* Source data *
Start of Block

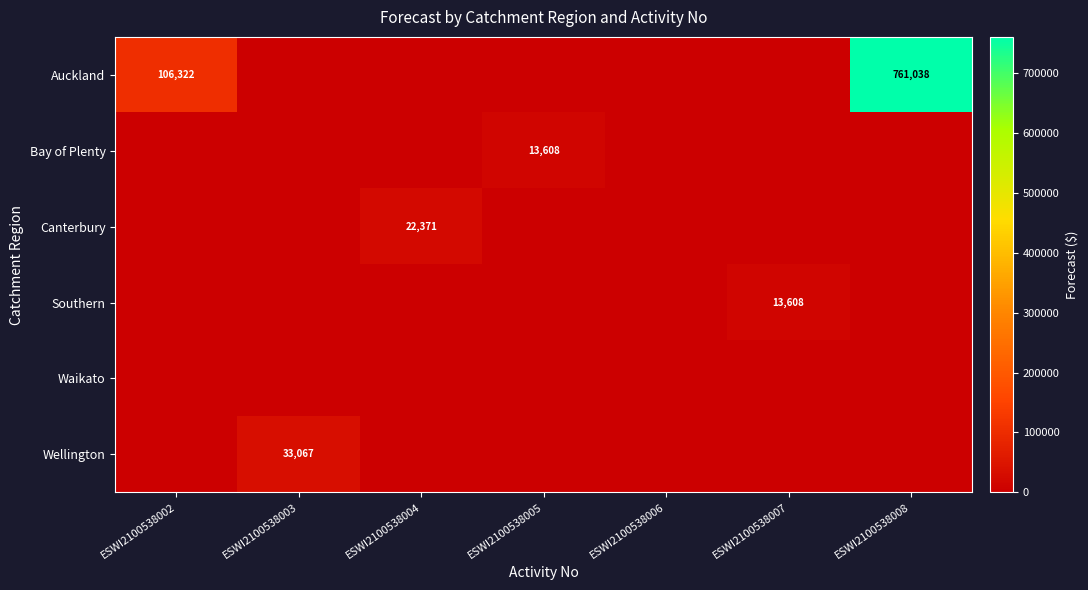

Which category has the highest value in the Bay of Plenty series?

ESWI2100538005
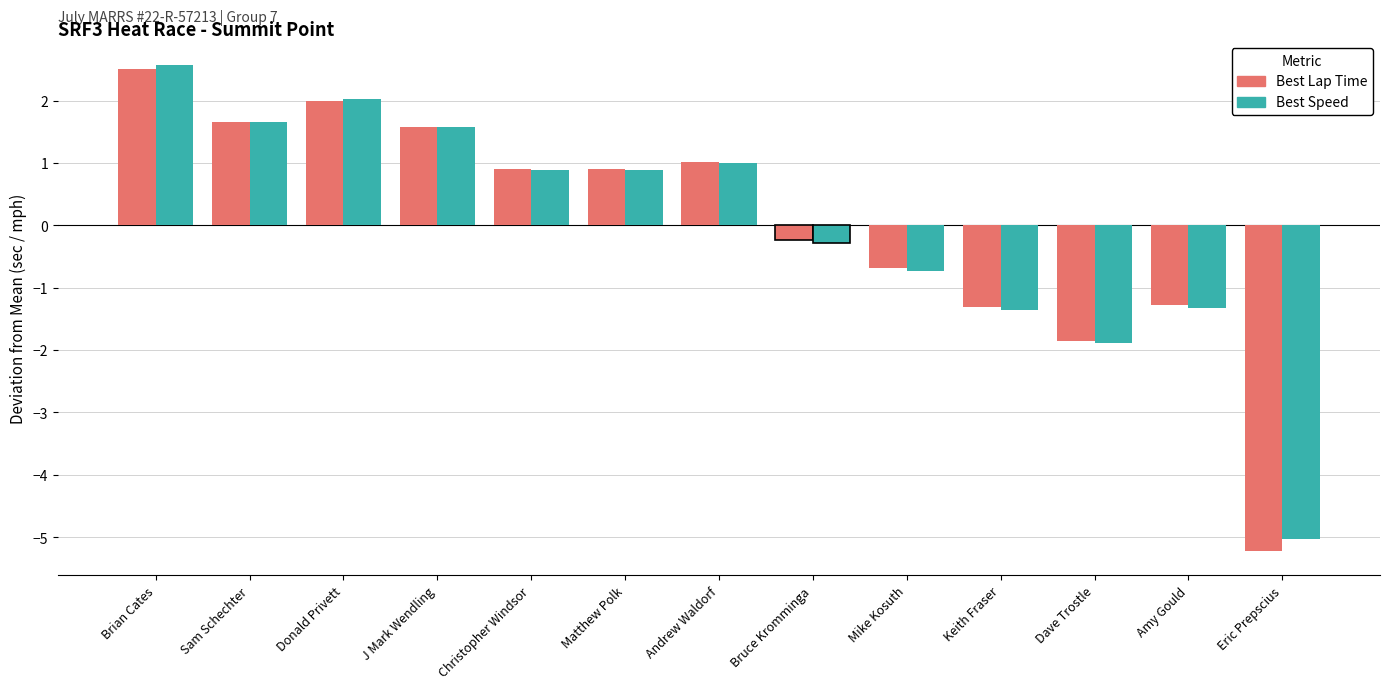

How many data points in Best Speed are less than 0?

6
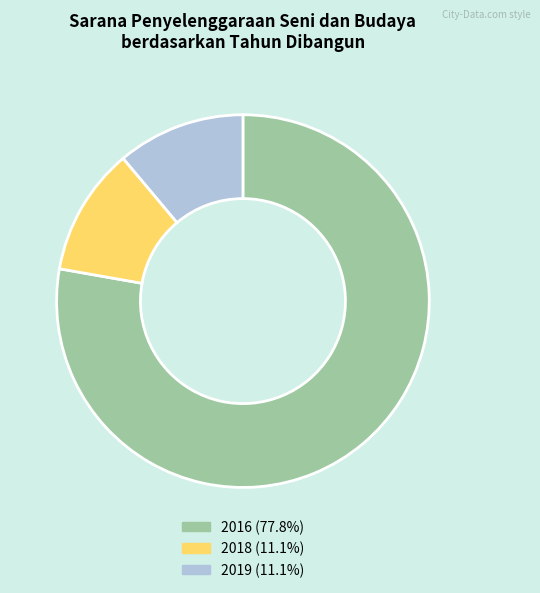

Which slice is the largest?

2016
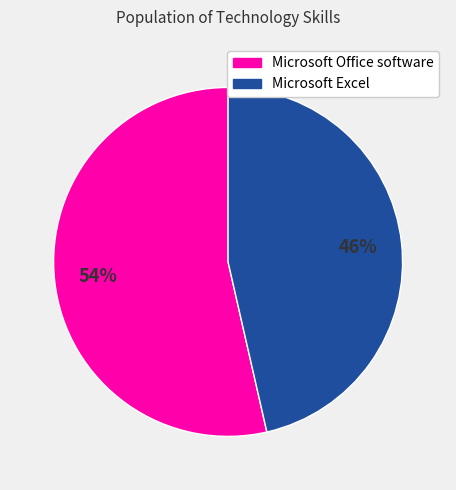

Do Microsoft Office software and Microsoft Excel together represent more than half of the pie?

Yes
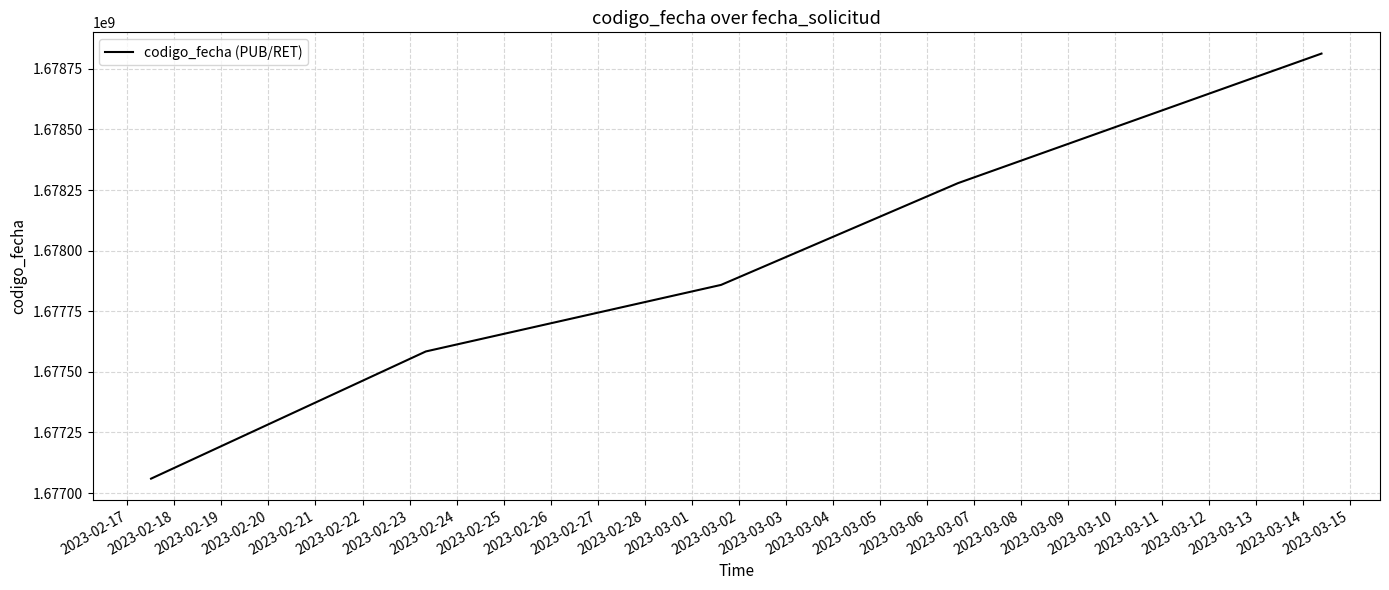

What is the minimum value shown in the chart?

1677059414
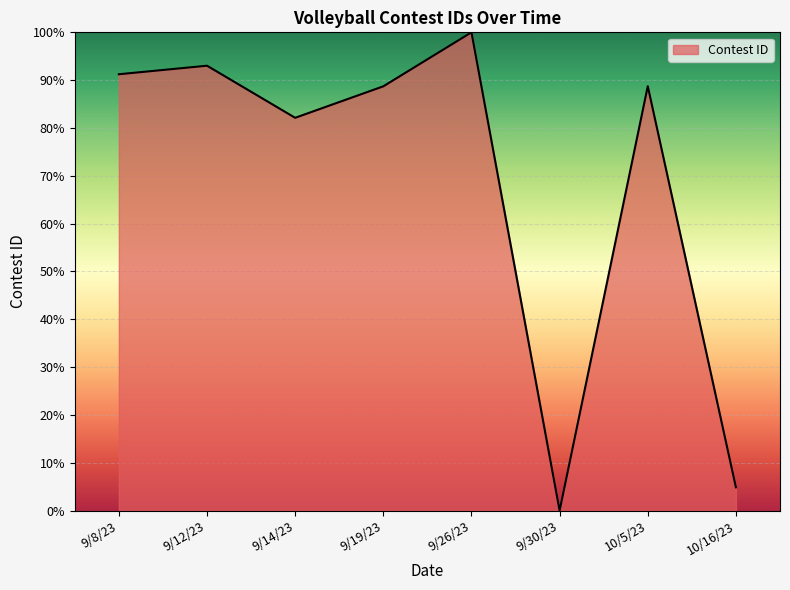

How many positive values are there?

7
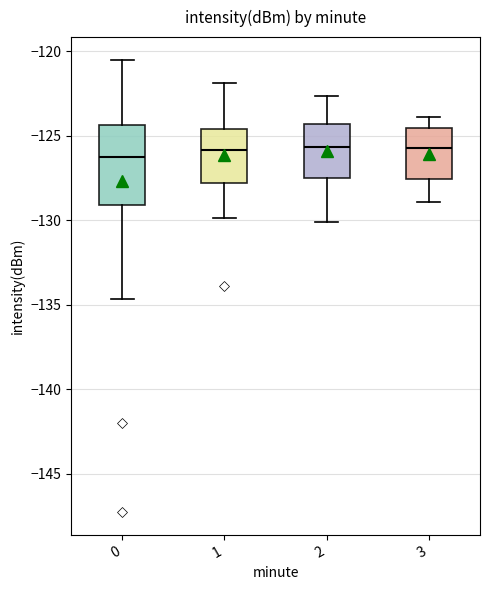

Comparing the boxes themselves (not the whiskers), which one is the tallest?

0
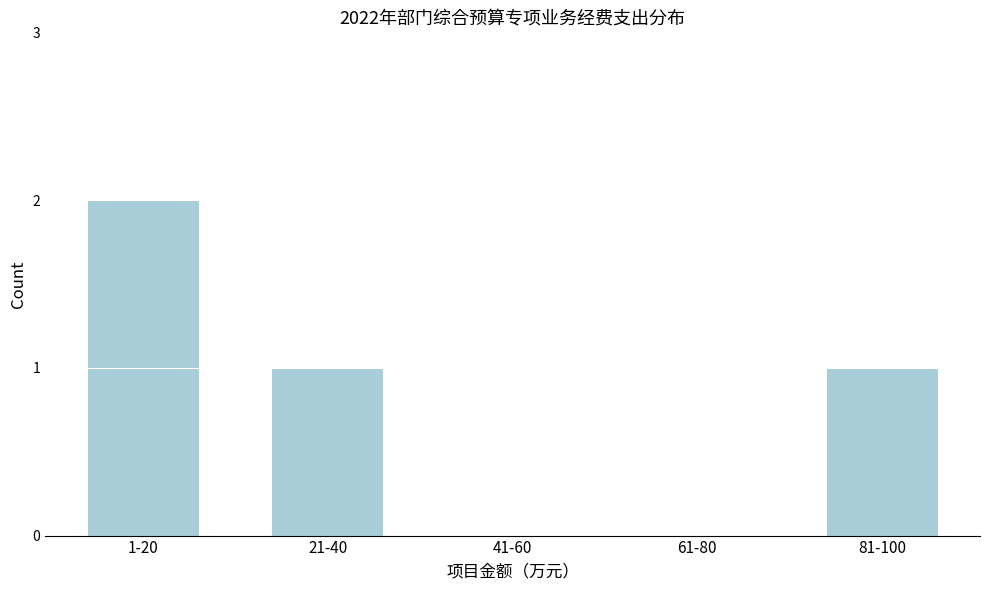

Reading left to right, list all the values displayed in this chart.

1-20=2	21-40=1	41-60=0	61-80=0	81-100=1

End of Block
Start of Block

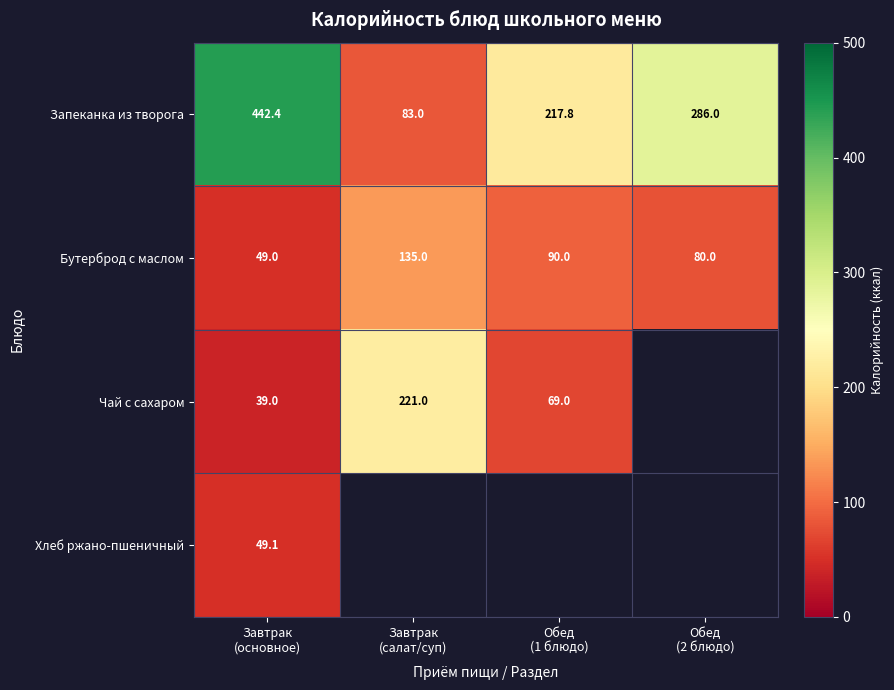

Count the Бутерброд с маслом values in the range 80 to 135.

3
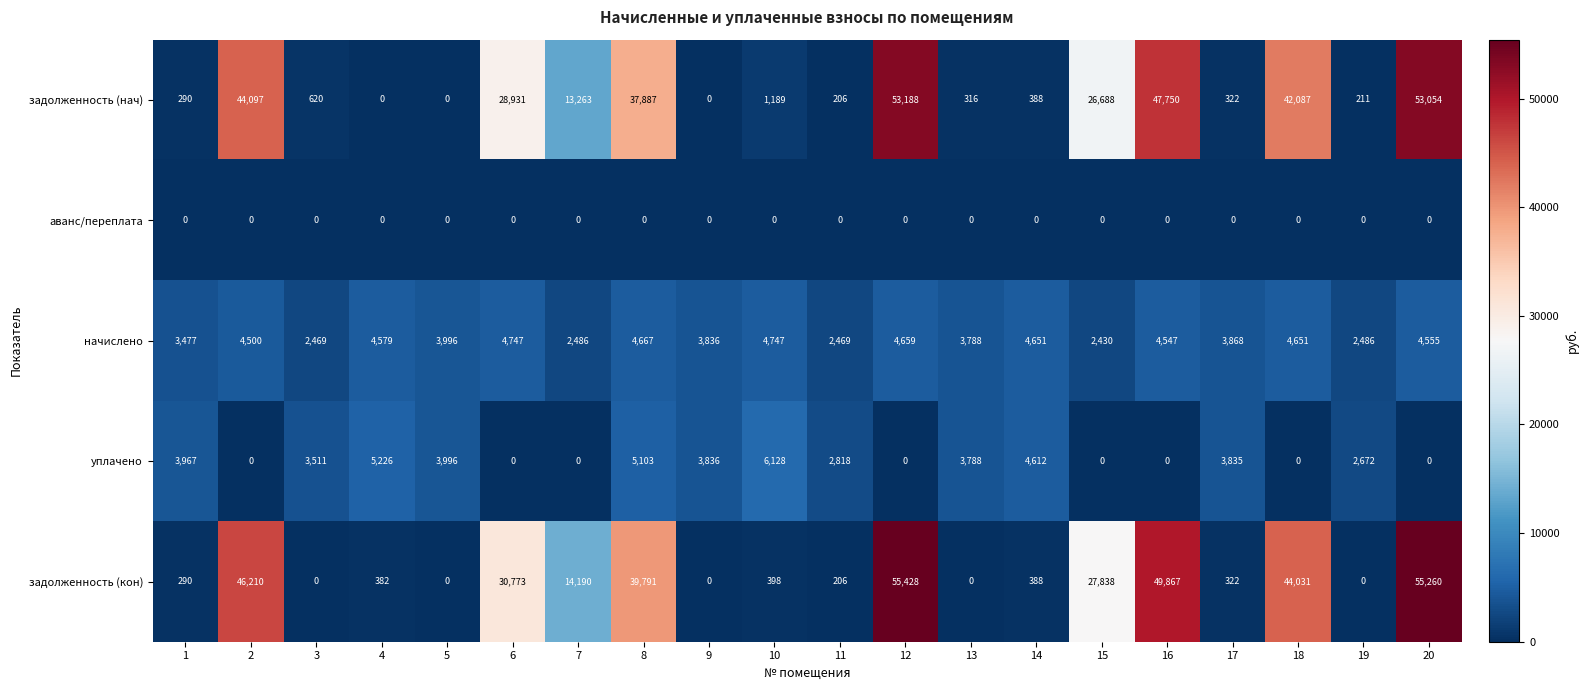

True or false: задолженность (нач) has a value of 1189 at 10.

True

End of Block
Start of Block

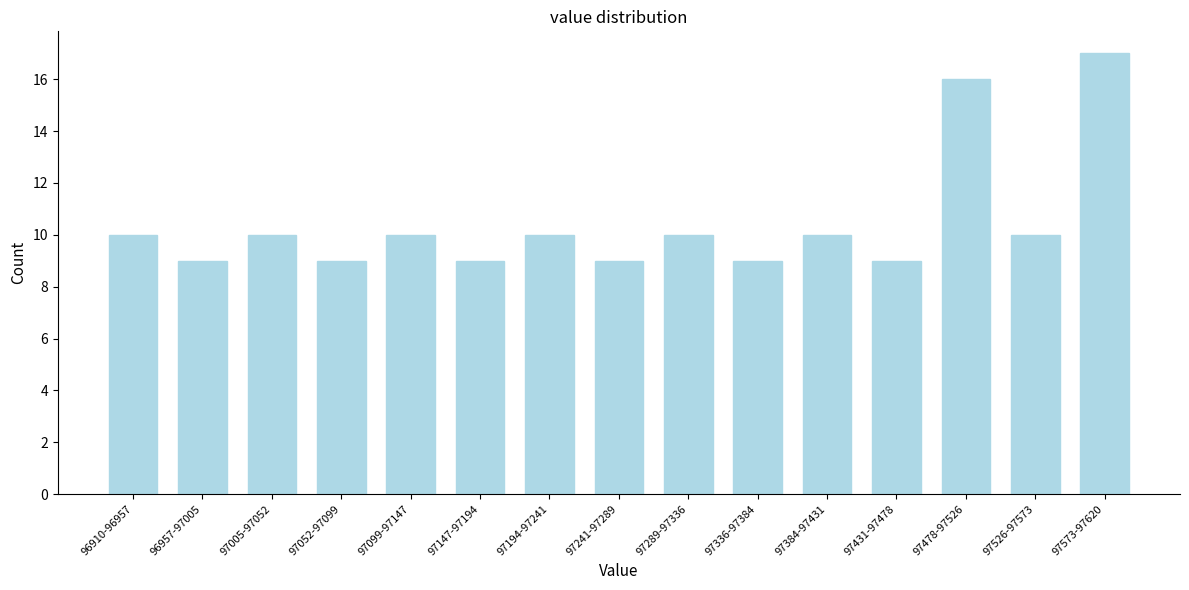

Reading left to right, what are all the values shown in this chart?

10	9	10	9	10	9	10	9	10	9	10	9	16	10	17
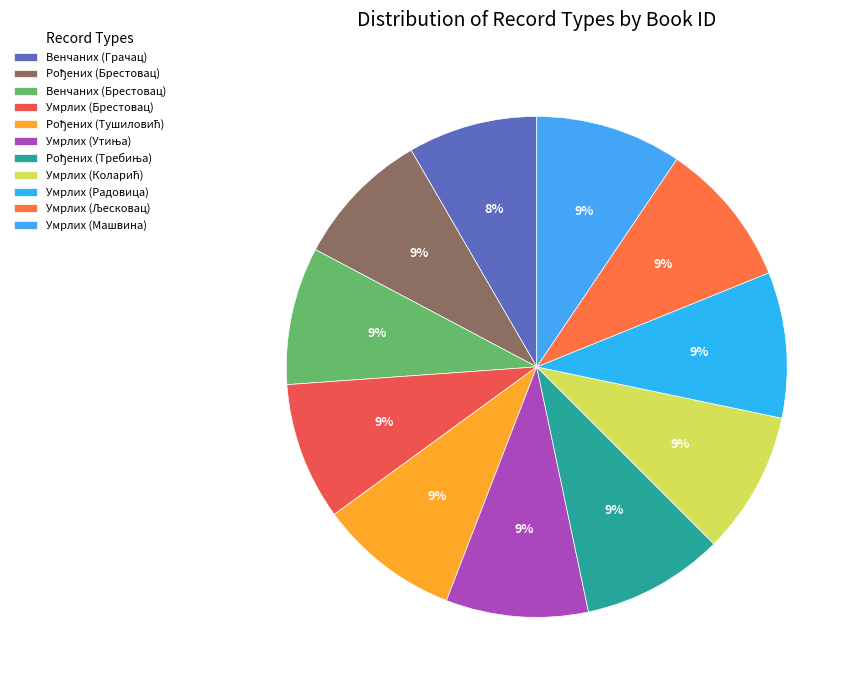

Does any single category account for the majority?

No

End of Block

* Work item *
Can you copy out the lines from the one containing "Which category has" through the one containing "Reading left to right, list", both included, word for word and leaving out the pictures?

* Reply *
Which category has the highest value in the Bay of Plenty series?

ESWI2100538005

How many data points in Best Speed are less than 0?

6

Which slice is the largest?

2016

Do Microsoft Office software and Microsoft Excel together represent more than half of the pie?

Yes

What is the minimum value shown in the chart?

1677059414

How many positive values are there?

7

Comparing the boxes themselves (not the whiskers), which one is the tallest?

0

Reading left to right, list all the values displayed in this chart.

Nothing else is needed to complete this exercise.